Posted by: dewdude on May 29, 2006 10:55 AM   
Current rating: Not yet rated    [1 = poor; 5 = excellent]
This is the major issue.

This country was formed mostly out of religious perscution, and yes, in this country, we are still free to worship, or not worship, any way we choose. One other smart thing the founding fathers did was seperate church and state..seperate. This means, at least in my mind, that church is supposed to stay out of government affairs, this should ALSO mean that religious ideals stay out of government.

The whole abortion and banning of contraceptives, really, is a way of forcing a few people's religious views on a nation of people that may or may not beleive the same way. Isn't that why people left in the first place. I for one do not want to be forced to not have a good time with a young woman because every bit of protection has been banned because it's "immoral". I'm very anti-religion, and for the reason that all the religous types are forcing thier antiquated values on a nation.

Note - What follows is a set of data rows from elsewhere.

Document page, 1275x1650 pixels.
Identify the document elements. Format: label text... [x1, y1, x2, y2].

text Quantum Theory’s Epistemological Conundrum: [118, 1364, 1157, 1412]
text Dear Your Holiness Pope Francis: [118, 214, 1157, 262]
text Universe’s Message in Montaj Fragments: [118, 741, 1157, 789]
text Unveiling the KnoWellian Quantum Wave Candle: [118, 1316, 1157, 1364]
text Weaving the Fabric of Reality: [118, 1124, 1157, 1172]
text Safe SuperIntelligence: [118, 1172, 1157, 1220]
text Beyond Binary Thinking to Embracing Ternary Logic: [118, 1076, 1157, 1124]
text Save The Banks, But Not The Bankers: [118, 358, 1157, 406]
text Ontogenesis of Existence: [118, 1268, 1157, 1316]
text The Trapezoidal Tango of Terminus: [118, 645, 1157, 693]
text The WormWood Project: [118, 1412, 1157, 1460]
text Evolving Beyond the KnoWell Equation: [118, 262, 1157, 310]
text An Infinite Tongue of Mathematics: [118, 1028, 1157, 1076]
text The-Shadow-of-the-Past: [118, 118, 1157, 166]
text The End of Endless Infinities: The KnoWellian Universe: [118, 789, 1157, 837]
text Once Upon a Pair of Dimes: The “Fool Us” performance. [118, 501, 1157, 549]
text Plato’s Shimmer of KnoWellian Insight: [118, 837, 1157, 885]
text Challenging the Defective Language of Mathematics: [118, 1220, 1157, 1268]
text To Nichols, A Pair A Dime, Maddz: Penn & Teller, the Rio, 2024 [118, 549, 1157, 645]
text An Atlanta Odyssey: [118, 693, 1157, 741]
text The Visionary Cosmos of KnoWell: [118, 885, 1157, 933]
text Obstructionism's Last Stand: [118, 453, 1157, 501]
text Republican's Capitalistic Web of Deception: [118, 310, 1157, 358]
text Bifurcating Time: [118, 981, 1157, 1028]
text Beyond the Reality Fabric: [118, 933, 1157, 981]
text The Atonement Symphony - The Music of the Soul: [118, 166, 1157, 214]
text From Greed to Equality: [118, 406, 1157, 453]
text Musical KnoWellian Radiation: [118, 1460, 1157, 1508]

I for one am not going to stand for this. This is supposed to be a land of free, granted we're more free than a lot of countries...let's face it, overall it's still a good country. But the government keeps wanting to remove rights we should have because it doesn't go with the bible...a book that isn't meant to be taken literally, and a good 80% is made up.

So, if the government can start abiding by it's own rules, and completely remove religious ideals out of the lawmaking process, everything will be fine. Otherwise, me...I'm leaving the country, cuz we're in a handbasket and there's 2 exits left.